By: Our Correspondent

A Chinese crackdown on corruption and a faltering mainland economy have had a devastating effect on the economy of Macau, with gross gaming revenue falling for the 25th straight month, an 8.5 percent decline in June to 15.9 billion Macanese patakas (US$2 billion) according to the Gaming Inspection and Coordinating Bureau.

The once-sleepy former Portuguese enclave, which was handed back to China in 1999, lives and dies on gambling, with 94 percent of GDP derived from the services sector, which almost entirely services the gaming industry. Together, gambling and restaurants and hotels make up 26 percent of the economy.  A full quarter of its population is engaged in the gambling trade, with another 15 percent employed by hotels and restaurants, which to a large extent service gaming. Gambling taxes provide 70 percent of government revenue.

After the handover, Macau underwent a tremendous boom, with the monopoly on gambling enjoyed by tycoon Stanley Ho ending in 2002 and with international casino companies storming into the enclave. Operating concessions were granted to Wynn Resorts, Galaxy Entertainment Group, Las Vegas Sands and a partnership between MGM Mirage and Pansy Ho Chiu-king, Stanley Ho’s daughter. Eventually, the number of international casinos grew to six , with another 16 operated by Stanley Ho’s Sociedade de Turismo e Diversões de Macau, SA; abbreviated as STDM.

In 2015, in a city with only 592,700 residents, tourism arrivals were 30.71 million, down by 811,000 according to the enclave’s Statistics and Census Service, a 2.6 percent annual drop.  The immigration centers to the city are a tremendous scrum, with thousands of people arriving by the hour. The release noted that Macau casino GGR generated by mass-market gaming during the first six months of 2016 accounted for 53.1 percent of the total; i.e. a 10-percentage point increase in year-on-year terms in the contribution of mass-market play to total casino GGR.

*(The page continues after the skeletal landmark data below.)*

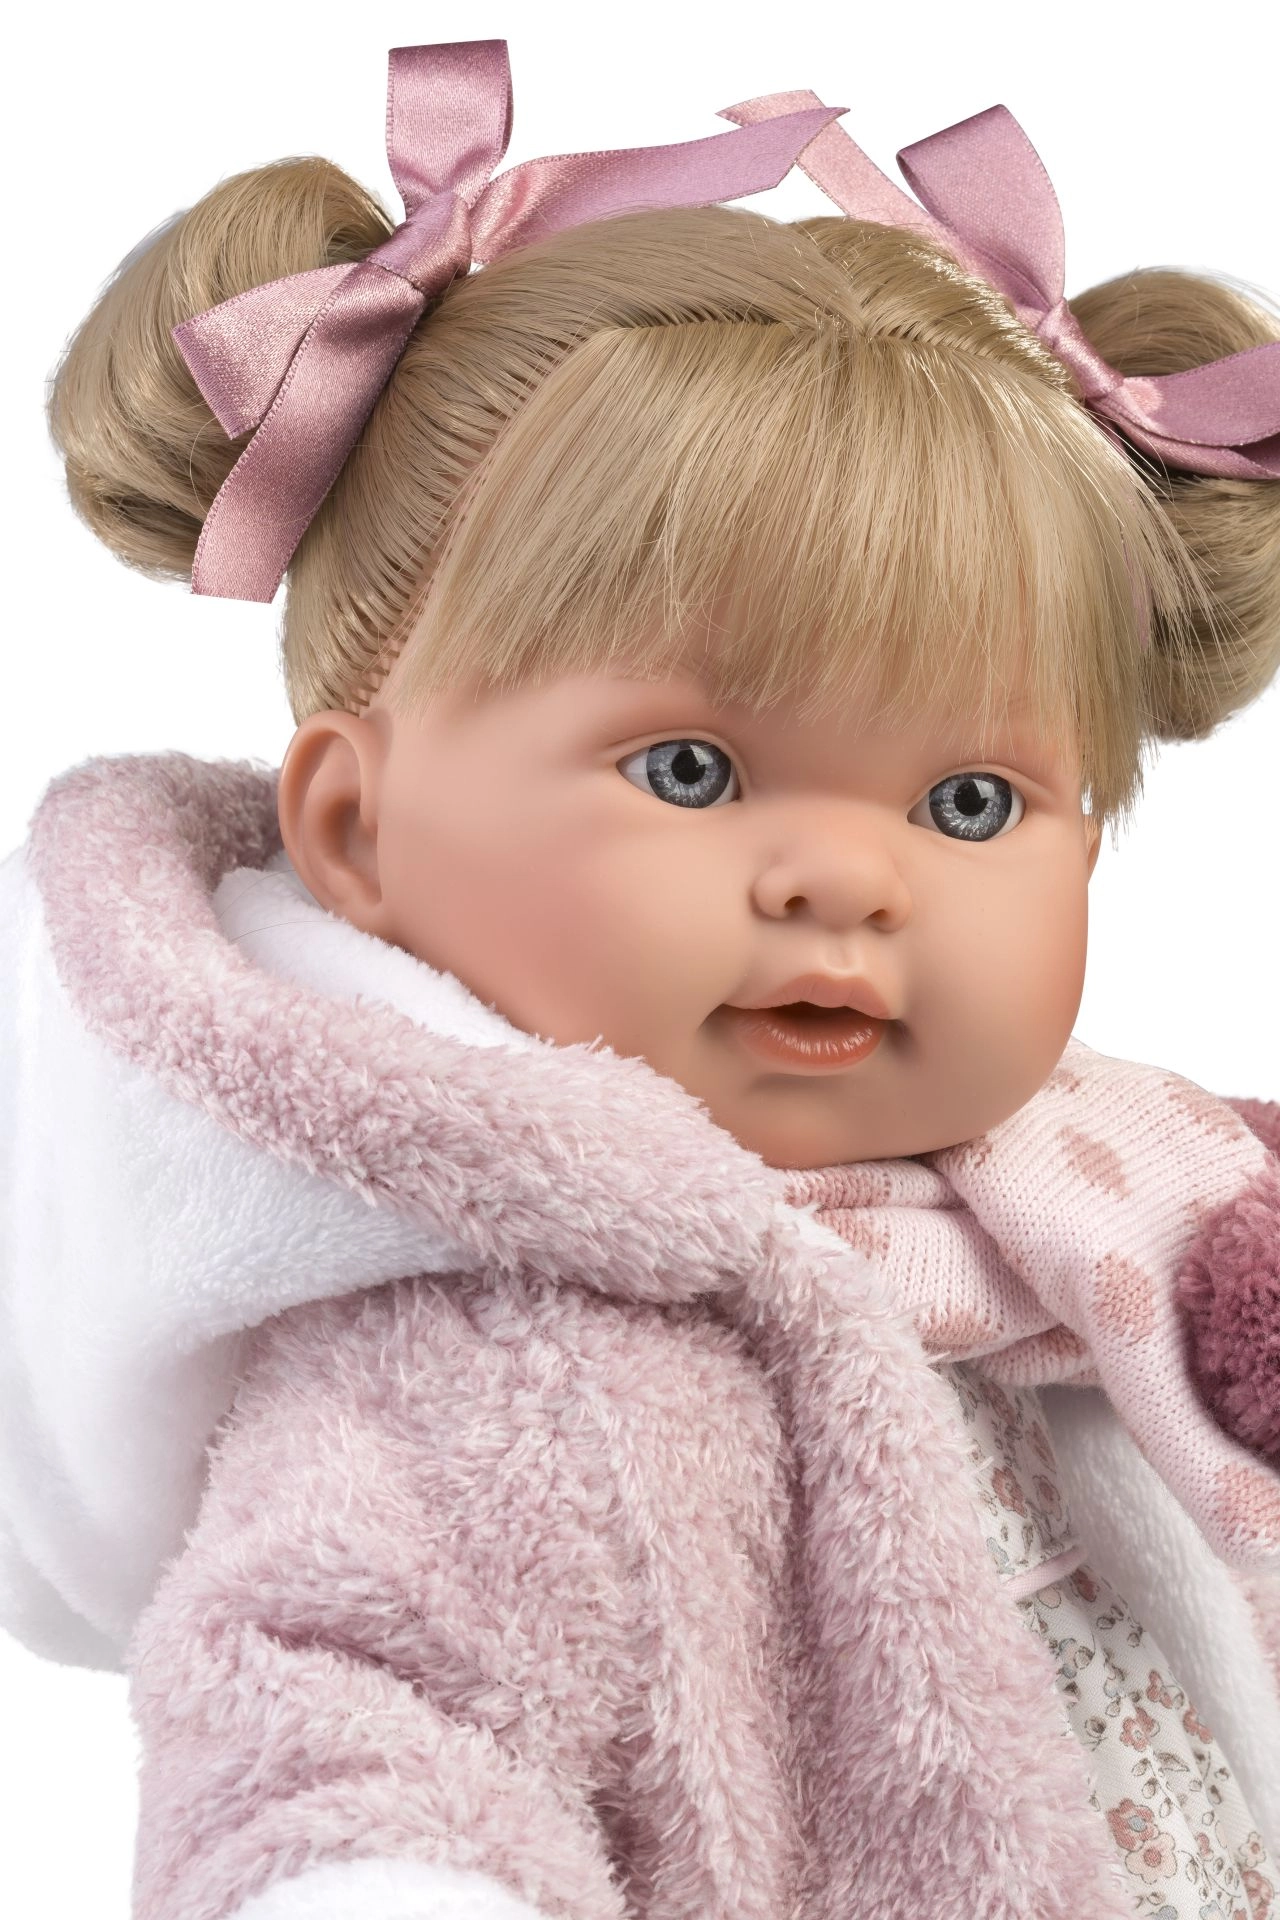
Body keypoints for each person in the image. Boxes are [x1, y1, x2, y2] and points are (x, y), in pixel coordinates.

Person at [2, 38, 1278, 1920]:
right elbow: (341, 1727)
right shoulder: (495, 1366)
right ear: (355, 827)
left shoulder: (1133, 1218)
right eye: (689, 770)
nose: (847, 877)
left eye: (969, 801)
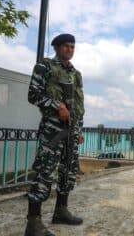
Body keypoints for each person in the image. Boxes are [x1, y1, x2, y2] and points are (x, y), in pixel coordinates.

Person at [25, 33, 85, 236]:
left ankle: (60, 211)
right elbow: (33, 95)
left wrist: (78, 129)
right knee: (44, 173)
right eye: (66, 46)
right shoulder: (45, 66)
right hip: (52, 130)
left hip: (71, 131)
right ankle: (33, 223)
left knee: (68, 172)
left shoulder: (76, 74)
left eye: (72, 46)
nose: (70, 49)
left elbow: (78, 105)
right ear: (57, 47)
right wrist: (56, 105)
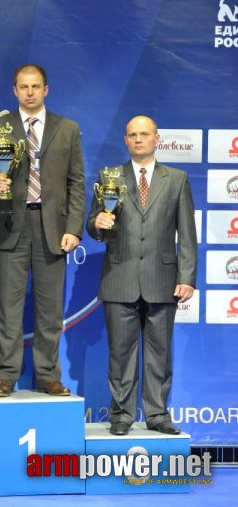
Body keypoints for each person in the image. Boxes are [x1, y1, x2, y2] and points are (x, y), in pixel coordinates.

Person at [87, 116, 197, 435]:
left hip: (163, 279)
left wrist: (187, 275)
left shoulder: (176, 179)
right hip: (119, 277)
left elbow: (187, 233)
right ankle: (121, 414)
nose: (138, 139)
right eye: (132, 135)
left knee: (159, 352)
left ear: (156, 138)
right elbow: (94, 223)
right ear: (125, 140)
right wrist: (97, 224)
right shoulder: (109, 176)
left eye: (144, 134)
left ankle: (157, 414)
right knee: (120, 353)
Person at [0, 64, 85, 397]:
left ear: (46, 90)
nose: (29, 92)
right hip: (12, 224)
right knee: (8, 307)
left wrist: (74, 229)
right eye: (23, 87)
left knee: (50, 308)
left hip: (52, 228)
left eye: (35, 86)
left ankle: (48, 375)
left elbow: (77, 183)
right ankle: (5, 376)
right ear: (14, 90)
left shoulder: (67, 129)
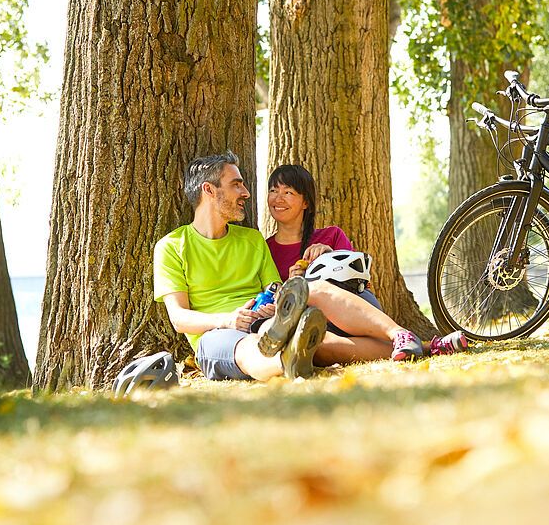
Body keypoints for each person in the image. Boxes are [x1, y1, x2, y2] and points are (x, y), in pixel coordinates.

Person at [153, 152, 466, 383]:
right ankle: (289, 358)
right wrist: (228, 319)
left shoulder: (251, 240)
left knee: (308, 294)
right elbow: (179, 318)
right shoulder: (172, 246)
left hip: (268, 322)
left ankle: (399, 334)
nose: (246, 194)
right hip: (219, 333)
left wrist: (271, 303)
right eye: (236, 185)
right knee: (272, 344)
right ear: (209, 190)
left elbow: (274, 289)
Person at [266, 164, 381, 310]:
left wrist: (331, 257)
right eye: (273, 191)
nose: (278, 199)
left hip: (346, 313)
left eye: (288, 192)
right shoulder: (265, 250)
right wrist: (292, 285)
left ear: (306, 202)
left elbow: (361, 284)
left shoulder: (332, 235)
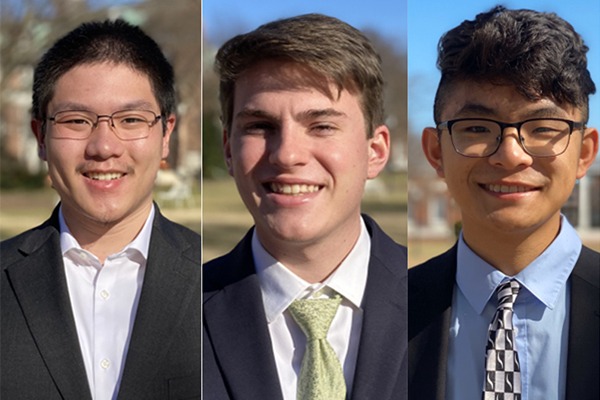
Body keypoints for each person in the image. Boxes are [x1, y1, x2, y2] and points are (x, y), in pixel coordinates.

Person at [203, 13, 408, 400]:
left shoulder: (442, 302)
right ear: (229, 150)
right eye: (260, 126)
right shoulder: (179, 312)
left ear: (375, 151)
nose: (287, 154)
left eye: (322, 126)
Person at [1, 20, 200, 399]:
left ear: (165, 135)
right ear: (40, 137)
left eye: (130, 120)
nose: (104, 146)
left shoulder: (218, 288)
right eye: (77, 120)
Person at [409, 6, 599, 400]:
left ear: (585, 154)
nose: (511, 155)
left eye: (544, 128)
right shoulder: (386, 309)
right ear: (436, 153)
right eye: (477, 128)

VIP total gaming revenue – the high-rollers who represent the cream of gaming revenues – was off by 17.3 percent in the first half of 2016, while the so-called grind market – the millions of people who swam in daily – declined by 3.6 percent year on year, a result of the Macau government’s attempts to diversify its gaming sector, according to a Macau government release. 

Undaunted, two new casinos are expected to open in the next few months. Wynn Palace, the new Cotai casino resort developed by Wynn Macau Ltd, is scheduled to open on Aug. 22, according to a statement issued in June. Sands China Ltd., another Las Vegas-based casino operator, said it would open its new Parisian Macao in mid-September. The government, in its announcement of gaming revenue totals, said it anticipated that the opening of the two resorts would fuel additional tourist arrivals.

The casinos themselves famously attracted thousands, perhaps tens of thousands, of corrupt Chinese officials gambling away state-generated funds. The Chinese government began to crack down a few years later. But in 2012, after the conclusion of the 18th National Congress of the Communist Party of China brought Xi Jinping to power as the head of the communist party and the country’s paramount leader, Xi kicked off what has been called the largest anti-corruption movement in Chinese history, going after both “tigers and flies” – corrupt high-level officials and local civil servants alike.

As has widely been reported, at least 120 high-ranking officials have been nailed including four national leaders, the senior executives of many state-owned enterprises and others. More than 100,000 people so far have been indicted for corruption. Macau, the only place in China where gambling was legal, entered the ice age.

There seems to be little hope on the horizon. June, the last month for which there are figures, average daily revenue was 529 million patakas, down 11 percent from May and falling faster than for the yearly average.  The rating firm Moody’s forecast a 6 percent annual contraction for 2016 and said a 2017 recovery is “increasingly unlikely. We expect that growth will continue to contract over our rating horizon of the next two to three years, although the pace of decline should slow,” Moody’s reported.

The other problem for Macau is the Chinese economy, which is said to be growing at a 6.7 percent annual clip. But it appears that state-owned enterprises provided the bulk of investment as the government used policy stimulus to drive growth. Momentum now appears to have moderated again. Private sector investment hit an all—time low in May. Real estate investment, one of the drivers of growth, has stalled again, all of which have generated concerns about the real quality of expansion.  Macau, given the millions of mainland punters who swarm the casinos, is extraordinarily sensitive to China’s economy.